İran’ın füze tehdidi yüzünden Amerika öncülüğünde NATO da bir füze kalkanı kurdu. Bu kalkanın en önemli erken uyarı radar üslerinden biri Malatya’da Kürecik’te. Fakat tabii bu radar İran’dan fırlatılan füzeleri görüp onların olası hedefini saptıyor ama İran ile Türkiye arasındaki mesafe çok kısa olduğu için Türkiye açısından etkili bir savunma yaratamıyor.

Bu eksikliği gidermek için Türkiye ABD ile pazarlık yaparken bir Amerikan füze savunma gemisinin daimi olarak Türkiye’yi korumasında ısrarcı oldu. O Amerikan gemisi sürekli olarak İskenderun Körfezinde konuşlu bekliyor, işi Türkiye’yi korumak.
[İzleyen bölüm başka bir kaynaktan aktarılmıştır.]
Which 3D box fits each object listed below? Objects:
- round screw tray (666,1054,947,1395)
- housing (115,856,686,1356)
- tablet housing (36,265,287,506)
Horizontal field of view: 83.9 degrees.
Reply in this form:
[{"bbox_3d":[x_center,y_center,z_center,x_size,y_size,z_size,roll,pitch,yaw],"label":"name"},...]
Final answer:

Bu gemiyle ilgili anlaşma yapılırken bizim iç kamuoyumuz ‘O gemi aslında İsrail’i koruyacak’ diye bir kanaate sahip oldu. Hatta o dönem Başbakan olan Tayyip Erdoğan da, ‘O gemi NATO görevinde, NATO’nun işi İsrail’i korumak değil’ mealinde açıklamalar yaptı.

Hatırlayın, bu yılın başında, tam olarak 16 Ocakta İran DAEŞ tarafından kendi topraklarında yapılan kanlı bir saldırının intikamı için Irak’ın Erbil kentine ve Suriye’nin kuzeyindeki bazı hedeflere füze saldırısı yapmıştı.
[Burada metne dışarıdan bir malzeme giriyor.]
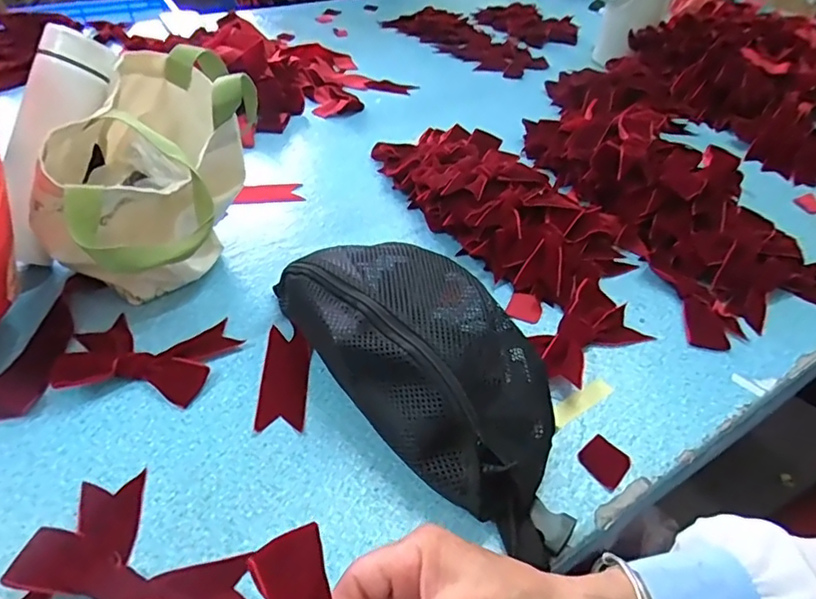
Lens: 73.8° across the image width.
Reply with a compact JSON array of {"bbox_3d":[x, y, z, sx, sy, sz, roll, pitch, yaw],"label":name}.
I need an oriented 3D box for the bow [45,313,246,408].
[{"bbox_3d":[-0.225,0.046,0.469,0.134,0.017,0.088,6,42,2],"label":"bow"}]

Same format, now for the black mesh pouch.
[{"bbox_3d":[0.014,0.046,0.431,0.155,0.085,0.248,-21,48,-25],"label":"black mesh pouch"}]

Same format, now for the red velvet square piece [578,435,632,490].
[{"bbox_3d":[0.152,0.122,0.417,0.036,0.004,0.035,-29,52,-31],"label":"red velvet square piece"}]

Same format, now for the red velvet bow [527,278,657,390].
[{"bbox_3d":[0.163,0.030,0.503,0.127,0.023,0.076,-26,50,-29],"label":"red velvet bow"}]

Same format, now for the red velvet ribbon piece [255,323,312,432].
[{"bbox_3d":[-0.104,0.064,0.464,0.038,0.006,0.104,0,43,-4],"label":"red velvet ribbon piece"}]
Benim merakım şu: İran’ın Suriye’deki DAEŞ hedeflerine yolladığı o füzeyi acaba İskenderun Körfezinde konuşlu ve işi Türkiye’yi korumak olan Amerikan savaş gemisinin radarları görmüş müydü? Gördüyse müdahale etmeyi düşünmüş müydü? Aynı şekilde, acaba Türkiye’nin kendi radarları ve kendi savunma sistemi aynı füzeyi havadayken görmüş müydü ve Türkiye sınırına bir hayli yakın bir yere düşen bu füze için bir önleyici yöntem düşünülmüş müydü?

Dün gece İran’ın saldırısı sadece İran’dan yapılmadı. Lübnan’da Hizbullah, Suriye’deki kapasite, Irak ve Yemen’den de İsrail’e füze ve dronlar gönderildi. Bunların hepsi ‘burnumuzun dibinde’ denebilecek bir coğrafyada oldu.

Aynı soruları yeniden soralım: İskenderun Körfezi’ndeki Amerika’nın Aegis sınıfı savaş gemisi İsrail’in savunmasında rol aldı mı? Türkiye’nin savunma radarları İran’ın füzelerini gördü mü, gördüyse ne seviyede bir alarm verildi?

Bunlar cevabını alamayacağımız önemli sorular. Dün itibariyle İran kendisi açısından çok da iyi sonuçlanması pek mümkün gözükmeyen bir yeni kapı açtı. Bu kapının ardında bölgemiz için uzun yıllar boyu devam edecek çatışma ve istikrarsızlık var korkarım.

Türkiye’nin askeri kapasitesini ve en önemlisi füze dahil hava savunma sistemlerini yeniden konuşmanın zamanı geliyor sanırım.